Monday, September 28, 2015

The Ontologies of Microsoft Word: A Noir Storyboard with Captions

He knew something was up when it told him "interpellate" isn't a word.
He didn't know who it was that was underlining all of those "misspelled" words . . .
who it was that was lurking in the shadows, equal parts architect and gatekeeper, correcting and disciplining . . .


but he knew there had to be a reason they preferred that he use "interpolate" . . .


in lieu of using "interpellate."

Whatever their reasons, he knew he didn't trust them . . .

 but he also knew that no matter how hard he tried to get away . . .
 
 or defer to someone or something else . . .


they would be there, waiting.

He knew this was about more than just words, though . . .

that it was about more than just being followed or corrected or disciplined.

He began to wonder who he was in relation to them . . .

 and who they wanted him to be.

He wondered how he could be in the driver's seat . . .

 how he could manage to work within the constraints they imposed and possibilities they offered while realizing some semblance of the identity and message he sought to deliver all the while.

 And even if that identity and that message weren't exactly what he expected or desired . . .

 at least he came away from it all with a better understanding of the figure in the shadows . . .

and the network of affordances and limitations he was working in as he composed his life in this place.

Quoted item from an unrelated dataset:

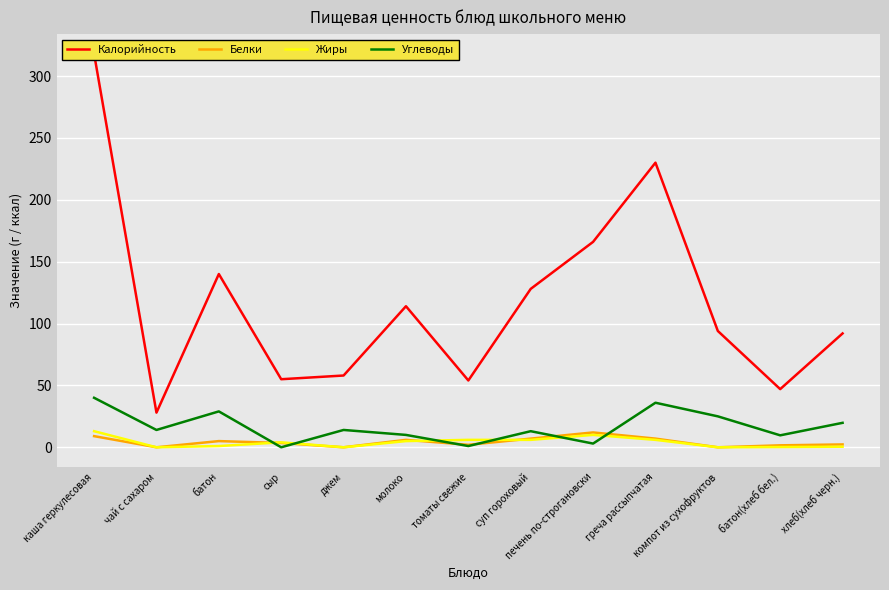

After their last crossing, which series has the higher values: Углеводы or Жиры?

Углеводы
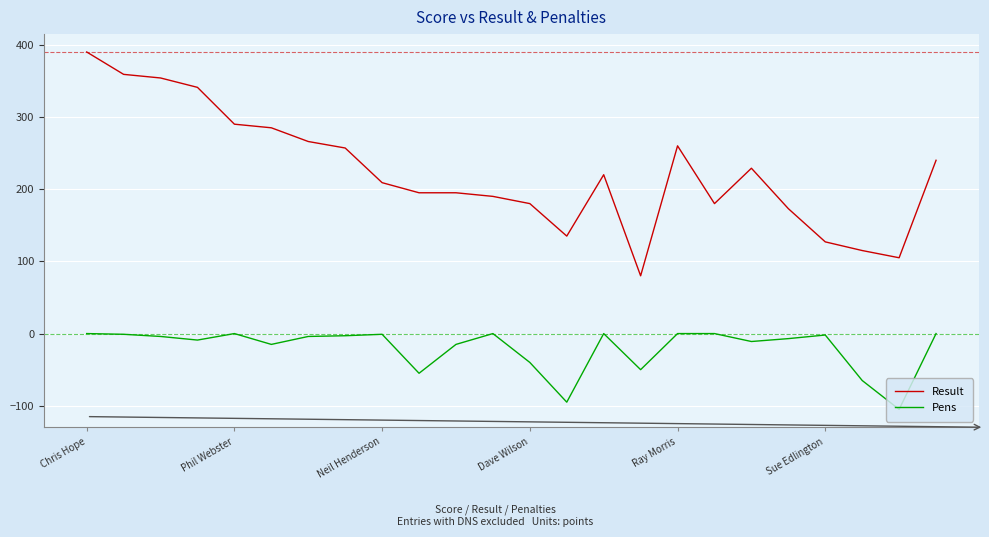

How many lines are shown in the chart?

2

Reflections on "The Ontologies of Microsoft Word: A Noir Storyboard with Captions":
 
In A Composition Made Whole, Jody Shipka discusses the ways in which representational systems and technologies outside or supplemental to the purview of textual production tend to be undervalued, derided, and/or ridiculed as playful, uncritical, and unsophisticated gestures that merely distract from the "real work" of higher education. Shipka places a great deal of emphasis on having compositionists work to facilitate an understanding of the "complex ways that texts come to be," a habit of mind that celebrates the “complex and highly distributed processes associated with the production of texts" (13). In my multimodal representation, I sought to elucidate the process by which texts are produced by harking to moments where users might work with writing technologies, like Microsoft Word, and bump up against the affordances and limitations of the medium they’re working in when they attempt to convey meaning. I represented all of this through the Noir genre, because it underscored the insidious, elusive, and mysterious character of the unique affordances and limitations that comprise mediational means and their capacity to become naturalized, common, and neutral without adequate critical attention. The shadowy figure that hangs over efforts to convey meaning like a specter serves as a reminder of the constraints that all media impose. Though this shadowy figure cannot necessarily be done away with entirely by users, like Shipka, I attempt to extol the virtues of creatively and critically navigating these obstacles by representing this particular user as a prospective "individual-interacting-with-mediational-means," a user who is beginning to form a sort of media ecology around their nascent understandings of the network of affordances and limitations they are working in when using a particular medium.